Required action » Output only the lines below from the one containing "right elbow: (138, 201)" to the one containing "right back paw: (84, 211)", exactly as written, both ends kept.

Supplied records »
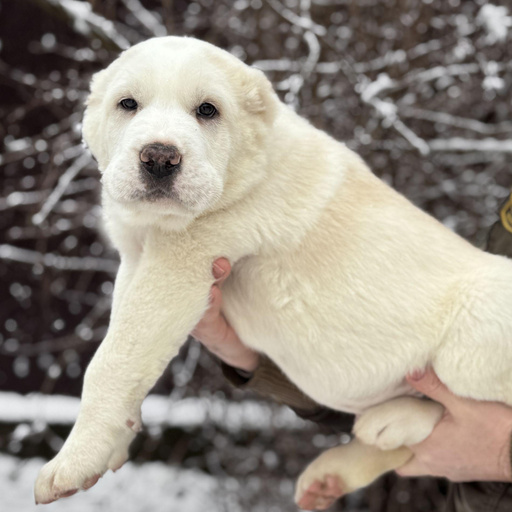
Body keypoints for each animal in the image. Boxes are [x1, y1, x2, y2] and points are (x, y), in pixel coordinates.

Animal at [34, 36, 512, 508]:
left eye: (207, 110)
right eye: (128, 104)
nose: (159, 158)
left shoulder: (180, 264)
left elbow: (112, 361)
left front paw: (72, 463)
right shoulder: (136, 263)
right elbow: (123, 349)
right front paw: (115, 442)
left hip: (467, 345)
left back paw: (396, 419)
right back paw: (332, 473)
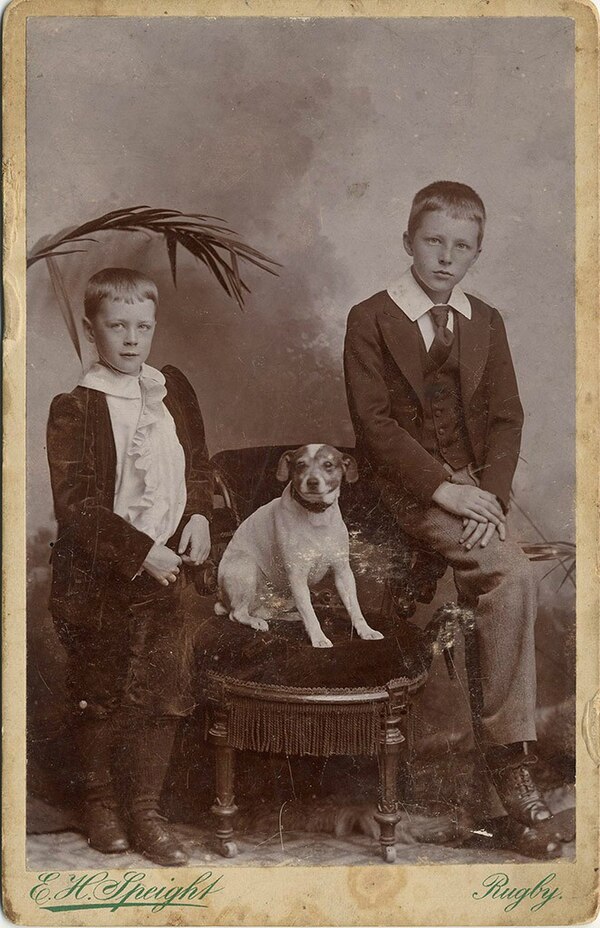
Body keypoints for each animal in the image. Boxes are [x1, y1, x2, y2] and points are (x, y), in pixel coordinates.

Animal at [216, 446, 384, 648]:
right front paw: (319, 638)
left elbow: (355, 607)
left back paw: (292, 616)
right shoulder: (297, 576)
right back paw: (256, 622)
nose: (312, 482)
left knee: (269, 612)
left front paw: (366, 630)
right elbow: (309, 613)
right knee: (237, 613)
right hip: (245, 568)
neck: (316, 516)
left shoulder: (343, 572)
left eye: (328, 464)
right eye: (300, 464)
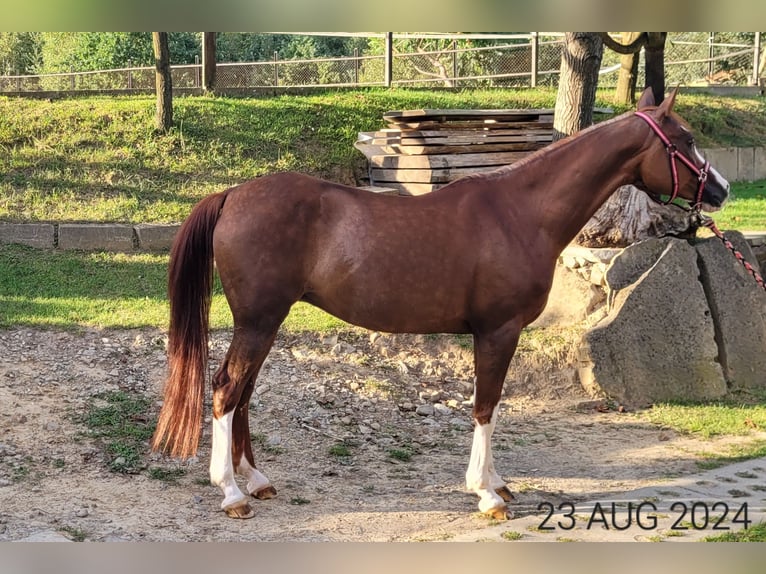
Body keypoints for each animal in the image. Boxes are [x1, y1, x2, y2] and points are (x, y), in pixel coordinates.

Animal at [152, 88, 730, 520]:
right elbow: (486, 406)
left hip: (266, 321)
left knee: (244, 392)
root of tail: (232, 195)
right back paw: (231, 492)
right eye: (686, 140)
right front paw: (486, 494)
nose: (721, 189)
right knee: (227, 389)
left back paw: (256, 479)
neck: (521, 213)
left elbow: (490, 405)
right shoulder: (498, 331)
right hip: (259, 320)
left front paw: (498, 482)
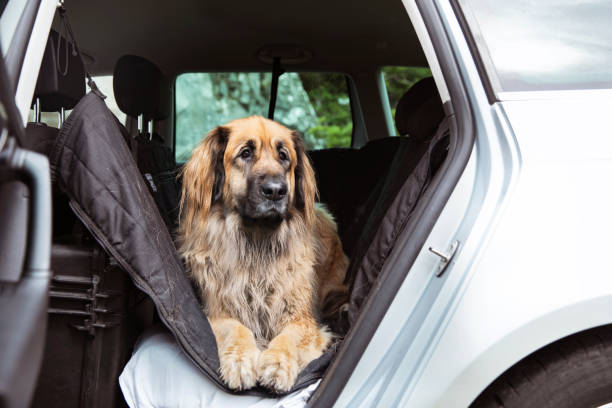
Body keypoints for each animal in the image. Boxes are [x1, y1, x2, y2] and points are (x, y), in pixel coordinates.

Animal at [179, 115, 346, 392]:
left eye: (283, 156)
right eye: (245, 153)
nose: (276, 190)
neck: (257, 242)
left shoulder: (302, 320)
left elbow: (289, 337)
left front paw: (277, 363)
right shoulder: (217, 311)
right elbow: (237, 328)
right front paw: (241, 359)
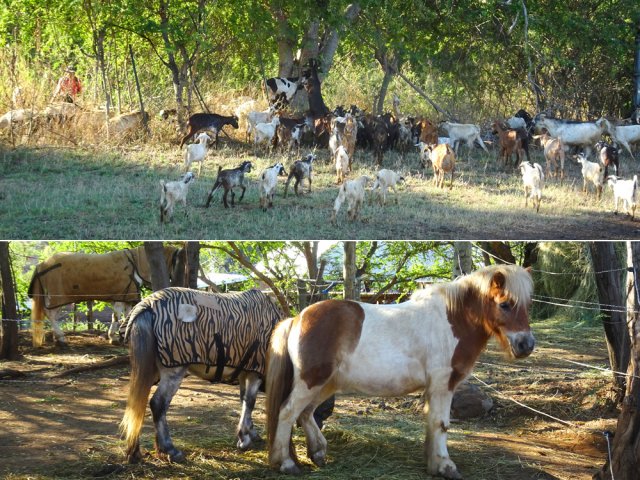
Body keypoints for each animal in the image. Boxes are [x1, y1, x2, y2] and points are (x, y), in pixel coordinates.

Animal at [28, 245, 183, 347]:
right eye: (176, 261)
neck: (135, 263)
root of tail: (41, 265)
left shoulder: (125, 297)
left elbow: (126, 315)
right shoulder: (120, 298)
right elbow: (117, 316)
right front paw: (114, 337)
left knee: (52, 315)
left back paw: (57, 337)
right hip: (57, 297)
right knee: (50, 314)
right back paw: (61, 338)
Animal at [120, 287, 284, 464]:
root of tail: (146, 305)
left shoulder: (244, 373)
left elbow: (244, 401)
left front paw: (251, 434)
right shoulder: (255, 372)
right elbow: (250, 402)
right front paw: (244, 439)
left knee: (138, 402)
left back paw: (135, 452)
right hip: (174, 370)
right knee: (158, 404)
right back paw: (170, 450)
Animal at [266, 264, 535, 479]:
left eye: (527, 305)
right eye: (505, 304)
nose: (526, 344)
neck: (452, 321)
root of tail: (297, 318)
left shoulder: (435, 388)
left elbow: (432, 424)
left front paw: (433, 463)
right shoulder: (442, 385)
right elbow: (441, 424)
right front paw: (445, 466)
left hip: (324, 384)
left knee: (305, 414)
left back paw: (318, 453)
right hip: (311, 381)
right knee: (288, 413)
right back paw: (286, 463)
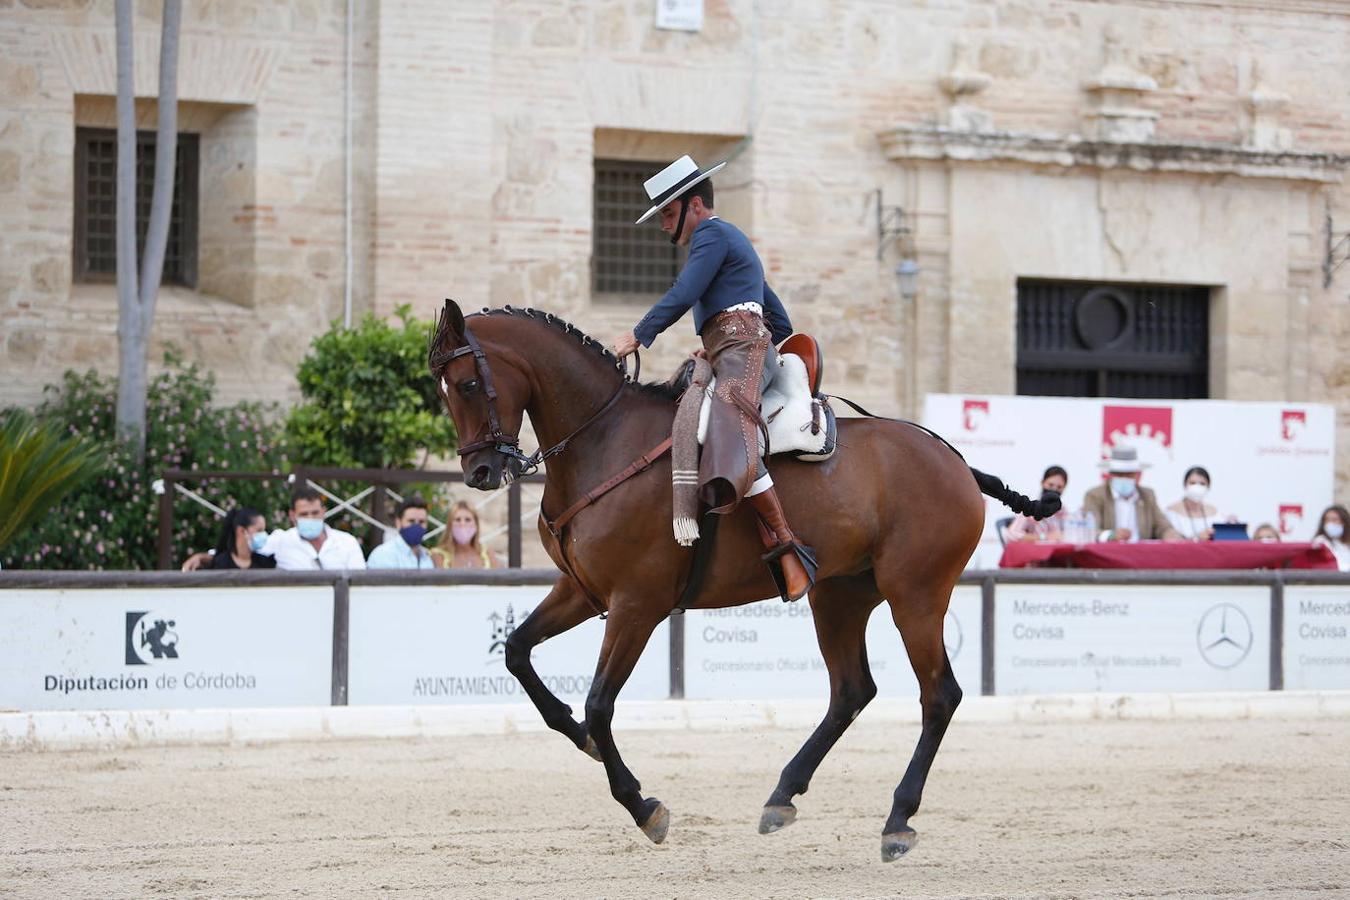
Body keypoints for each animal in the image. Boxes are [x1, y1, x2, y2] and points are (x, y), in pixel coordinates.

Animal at [426, 300, 1047, 858]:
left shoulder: (636, 605)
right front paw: (580, 739)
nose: (480, 472)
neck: (605, 443)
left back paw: (897, 818)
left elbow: (600, 704)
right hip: (840, 597)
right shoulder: (581, 591)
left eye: (466, 384)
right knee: (851, 690)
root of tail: (954, 459)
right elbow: (518, 653)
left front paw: (642, 806)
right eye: (444, 390)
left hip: (916, 595)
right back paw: (783, 795)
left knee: (938, 695)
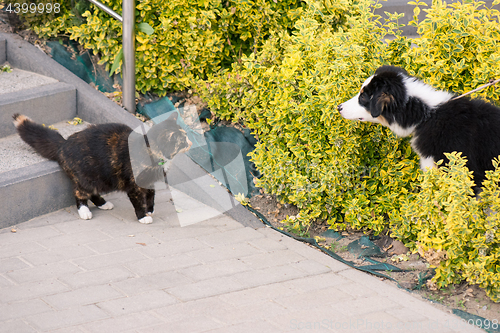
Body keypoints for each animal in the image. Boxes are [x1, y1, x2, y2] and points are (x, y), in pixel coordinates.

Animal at [13, 113, 190, 224]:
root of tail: (63, 144)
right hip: (88, 177)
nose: (190, 142)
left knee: (92, 193)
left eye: (186, 136)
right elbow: (138, 201)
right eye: (182, 140)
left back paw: (103, 204)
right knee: (79, 192)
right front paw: (143, 216)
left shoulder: (149, 181)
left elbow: (151, 194)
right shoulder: (133, 184)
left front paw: (150, 209)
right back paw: (84, 211)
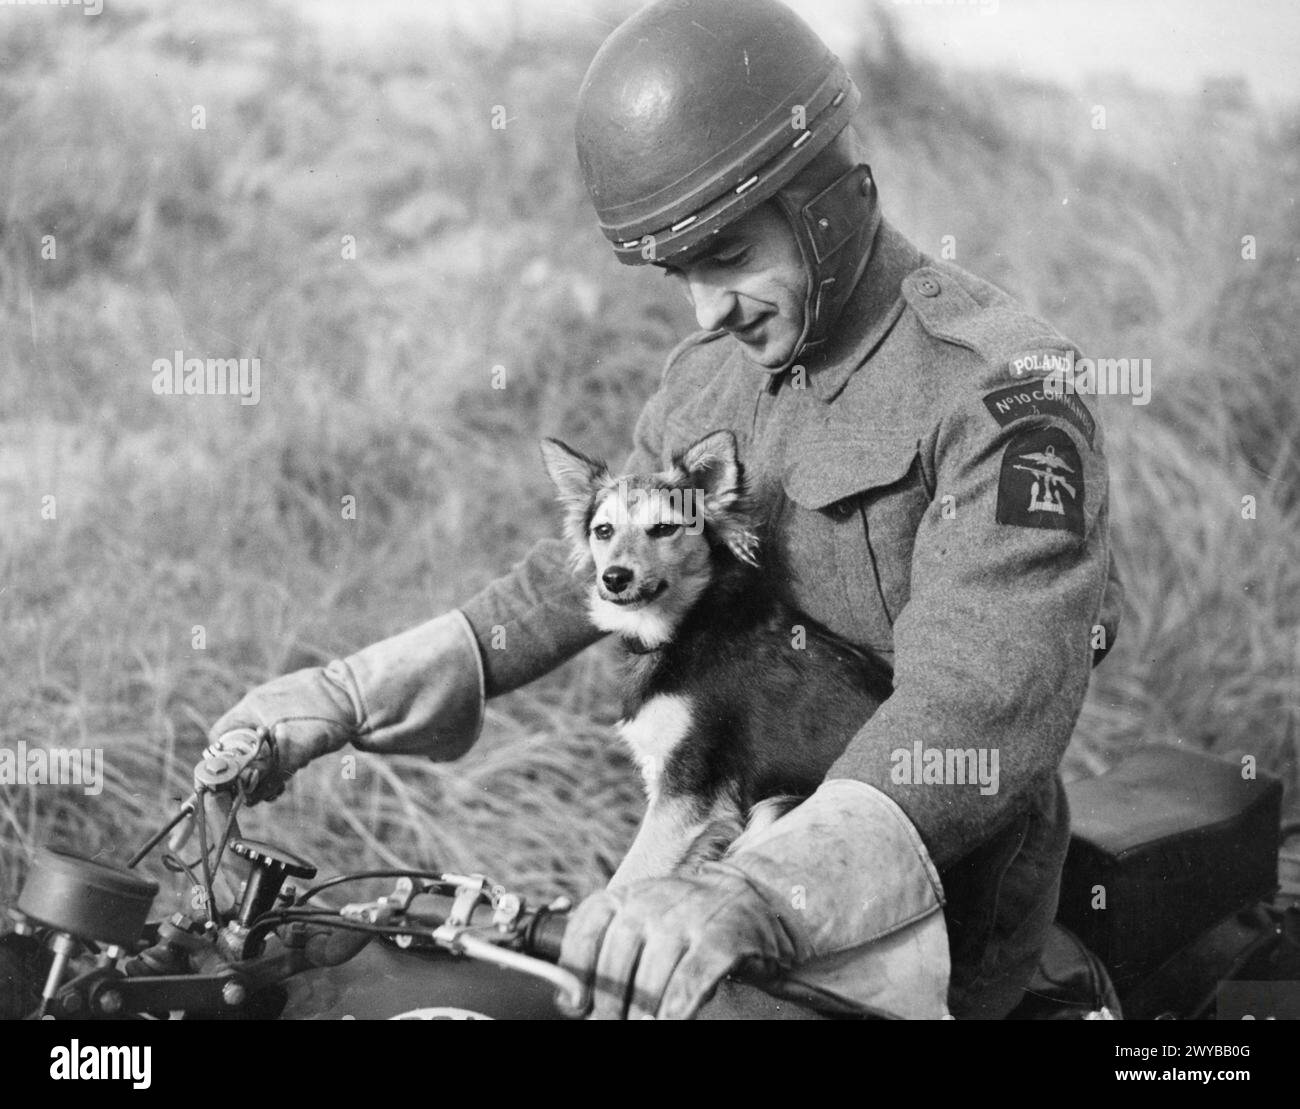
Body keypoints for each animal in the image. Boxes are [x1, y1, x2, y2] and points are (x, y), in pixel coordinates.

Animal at [538, 429, 894, 889]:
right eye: (603, 530)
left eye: (664, 528)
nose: (614, 578)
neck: (686, 625)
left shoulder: (686, 796)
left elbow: (627, 880)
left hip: (776, 808)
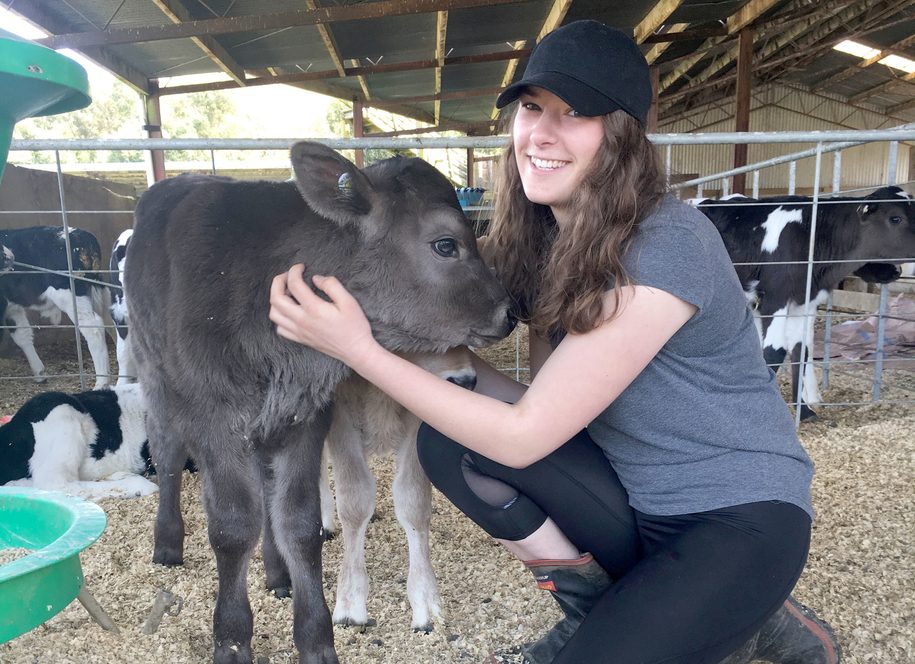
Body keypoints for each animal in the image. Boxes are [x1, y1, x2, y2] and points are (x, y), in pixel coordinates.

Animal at [0, 226, 113, 386]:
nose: (10, 256)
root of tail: (82, 235)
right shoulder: (13, 308)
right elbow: (23, 335)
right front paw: (39, 373)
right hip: (98, 289)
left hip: (69, 293)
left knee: (94, 330)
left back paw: (102, 382)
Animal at [125, 143, 516, 664]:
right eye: (446, 244)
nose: (508, 312)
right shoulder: (215, 417)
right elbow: (232, 527)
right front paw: (231, 640)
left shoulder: (305, 415)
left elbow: (300, 523)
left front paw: (316, 638)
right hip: (154, 372)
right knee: (167, 453)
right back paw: (168, 544)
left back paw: (277, 573)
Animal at [696, 184, 912, 418]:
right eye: (895, 218)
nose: (895, 272)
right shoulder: (775, 298)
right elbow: (775, 350)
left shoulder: (802, 302)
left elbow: (801, 350)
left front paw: (804, 411)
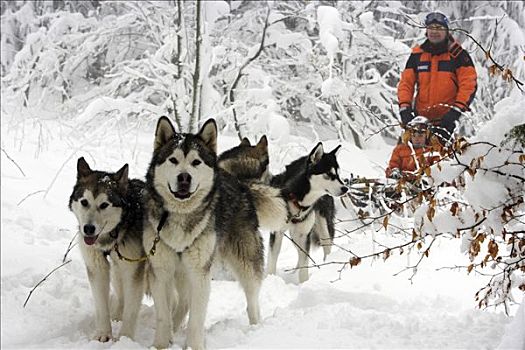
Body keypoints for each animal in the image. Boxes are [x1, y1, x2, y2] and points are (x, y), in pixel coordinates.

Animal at [68, 158, 145, 342]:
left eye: (104, 205)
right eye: (84, 202)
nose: (88, 229)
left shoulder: (133, 270)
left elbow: (131, 310)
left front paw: (125, 339)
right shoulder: (97, 267)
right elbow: (101, 306)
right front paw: (103, 334)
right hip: (118, 270)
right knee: (121, 295)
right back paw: (117, 315)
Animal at [142, 117, 262, 350]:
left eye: (196, 162)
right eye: (173, 160)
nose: (184, 177)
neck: (181, 215)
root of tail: (235, 180)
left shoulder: (199, 273)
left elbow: (196, 319)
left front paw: (194, 346)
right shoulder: (160, 271)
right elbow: (163, 315)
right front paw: (161, 344)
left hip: (245, 264)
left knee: (252, 299)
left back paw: (257, 329)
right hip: (181, 272)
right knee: (181, 303)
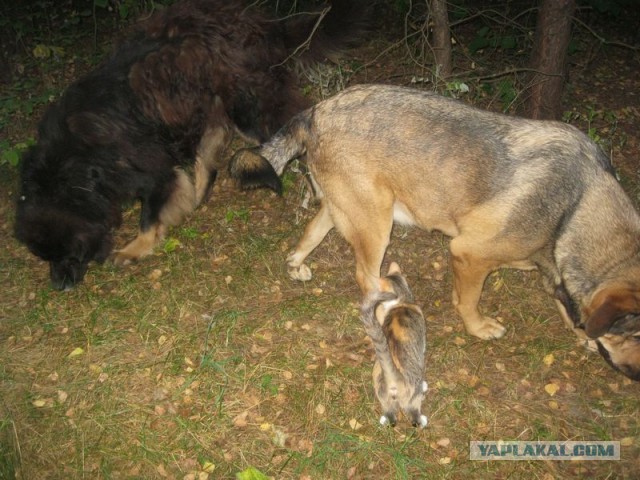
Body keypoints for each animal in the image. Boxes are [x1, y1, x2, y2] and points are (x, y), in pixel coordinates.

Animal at [15, 0, 364, 288]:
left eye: (66, 252)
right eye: (45, 256)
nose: (58, 286)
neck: (73, 164)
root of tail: (259, 23)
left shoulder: (150, 168)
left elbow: (149, 217)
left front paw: (134, 249)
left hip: (248, 106)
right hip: (210, 110)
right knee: (208, 166)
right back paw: (197, 197)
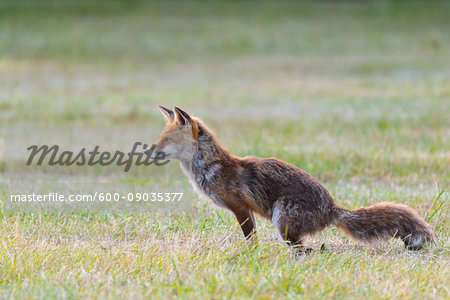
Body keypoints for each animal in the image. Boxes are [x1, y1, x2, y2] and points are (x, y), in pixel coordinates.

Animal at [149, 105, 436, 253]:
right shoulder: (246, 210)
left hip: (282, 217)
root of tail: (332, 208)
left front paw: (251, 255)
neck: (214, 168)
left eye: (166, 140)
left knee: (302, 248)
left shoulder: (240, 207)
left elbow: (250, 238)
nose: (148, 151)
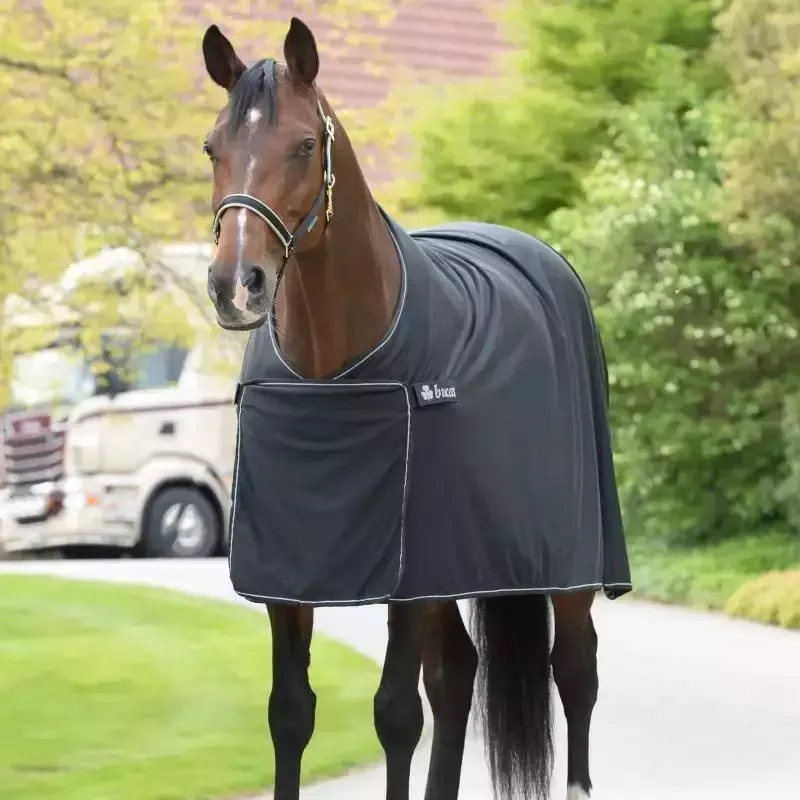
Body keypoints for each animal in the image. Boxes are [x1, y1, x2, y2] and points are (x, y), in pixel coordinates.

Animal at [200, 17, 631, 800]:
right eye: (213, 146)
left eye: (304, 145)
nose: (235, 285)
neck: (335, 371)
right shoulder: (288, 577)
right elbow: (290, 714)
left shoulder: (409, 579)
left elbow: (396, 714)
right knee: (458, 673)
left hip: (567, 569)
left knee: (575, 673)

Solution for this problem »
right elbow: (138, 201)
right eye: (182, 140)
left back paw: (103, 204)
right knee: (79, 192)
right front paw: (143, 216)
left shoulder: (149, 181)
left elbow: (151, 194)
right shoulder: (133, 184)
left front paw: (150, 209)
right back paw: (84, 211)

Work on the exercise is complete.